Stored data entries |
--*--
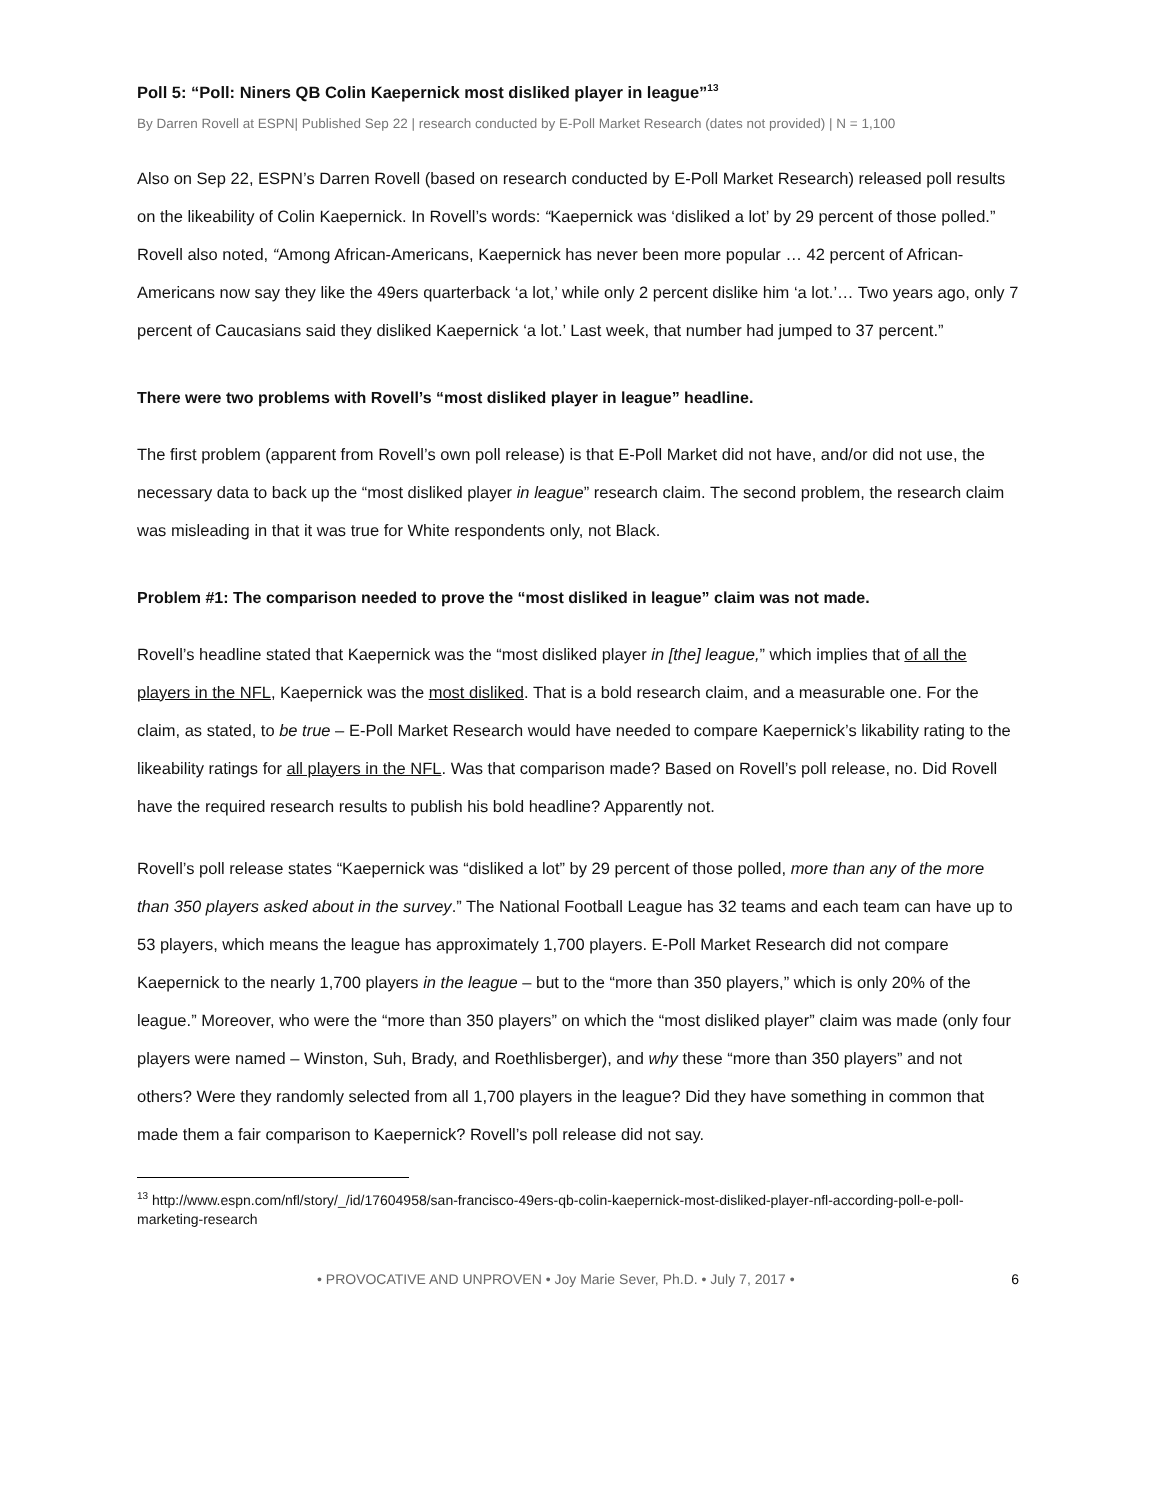Poll 5: “Poll: Niners QB Colin Kaepernick most disliked player in league”<sup>13</sup>
By Darren Rovell at ESPN| Published Sep 22 | research conducted by E-Poll Market Research (dates not provided) | N = 1,100
Also on Sep 22, ESPN’s Darren Rovell (based on research conducted by E-Poll Market Research) released poll results on the likeability of Colin Kaepernick. In Rovell’s words: “Kaepernick was ‘disliked a lot’ by 29 percent of those polled.” Rovell also noted, “Among African-Americans, Kaepernick has never been more popular … 42 percent of African-Americans now say they like the 49ers quarterback ‘a lot,’ while only 2 percent dislike him ‘a lot.’… Two years ago, only 7 percent of Caucasians said they disliked Kaepernick ‘a lot.’ Last week, that number had jumped to 37 percent.”
There were two problems with Rovell’s “most disliked player in league” headline.
The first problem (apparent from Rovell’s own poll release) is that E-Poll Market did not have, and/or did not use, the necessary data to back up the “most disliked player in league” research claim. The second problem, the research claim was misleading in that it was true for White respondents only, not Black.
Problem #1: The comparison needed to prove the “most disliked in league” claim was not made.
Rovell’s headline stated that Kaepernick was the “most disliked player in [the] league,” which implies that of all the players in the NFL, Kaepernick was the most disliked. That is a bold research claim, and a measurable one. For the claim, as stated, to be true – E-Poll Market Research would have needed to compare Kaepernick’s likability rating to the likeability ratings for all players in the NFL. Was that comparison made? Based on Rovell’s poll release, no. Did Rovell have the required research results to publish his bold headline? Apparently not.
Rovell’s poll release states “Kaepernick was “disliked a lot” by 29 percent of those polled, more than any of the more than 350 players asked about in the survey.” The National Football League has 32 teams and each team can have up to 53 players, which means the league has approximately 1,700 players. E-Poll Market Research did not compare Kaepernick to the nearly 1,700 players in the league – but to the “more than 350 players,” which is only 20% of the league.” Moreover, who were the “more than 350 players” on which the “most disliked player” claim was made (only four players were named – Winston, Suh, Brady, and Roethlisberger), and why these “more than 350 players” and not others? Were they randomly selected from all 1,700 players in the league? Did they have something in common that made them a fair comparison to Kaepernick? Rovell’s poll release did not say.
<sup>13</sup> http://www.espn.com/nfl/story/_/id/17604958/san-francisco-49ers-qb-colin-kaepernick-most-disliked-player-nfl-according-poll-e-poll-marketing-research
• PROVOCATIVE AND UNPROVEN • Joy Marie Sever, Ph.D. • July 7, 2017 • 6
--*--
PROMPT | What lines in the data include the string "true"? Copy each one.

ANSWER SPACE |
The first problem (apparent from Rovell’s own poll release) is that E-Poll Market did not have, and/or did not use, the necessary data to back up the “most disliked player in league” research claim. The second problem, the research claim was misleading in that it was true for White respondents only, not Black.
Rovell’s headline stated that Kaepernick was the “most disliked player in [the] league,” which implies that of all the players in the NFL, Kaepernick was the most disliked. That is a bold research claim, and a measurable one. For the claim, as stated, to be true – E-Poll Market Research would have needed to compare Kaepernick’s likability rating to the likeability ratings for all players in the NFL. Was that comparison made? Based on Rovell’s poll release, no. Did Rovell have the required research results to publish his bold headline? Apparently not.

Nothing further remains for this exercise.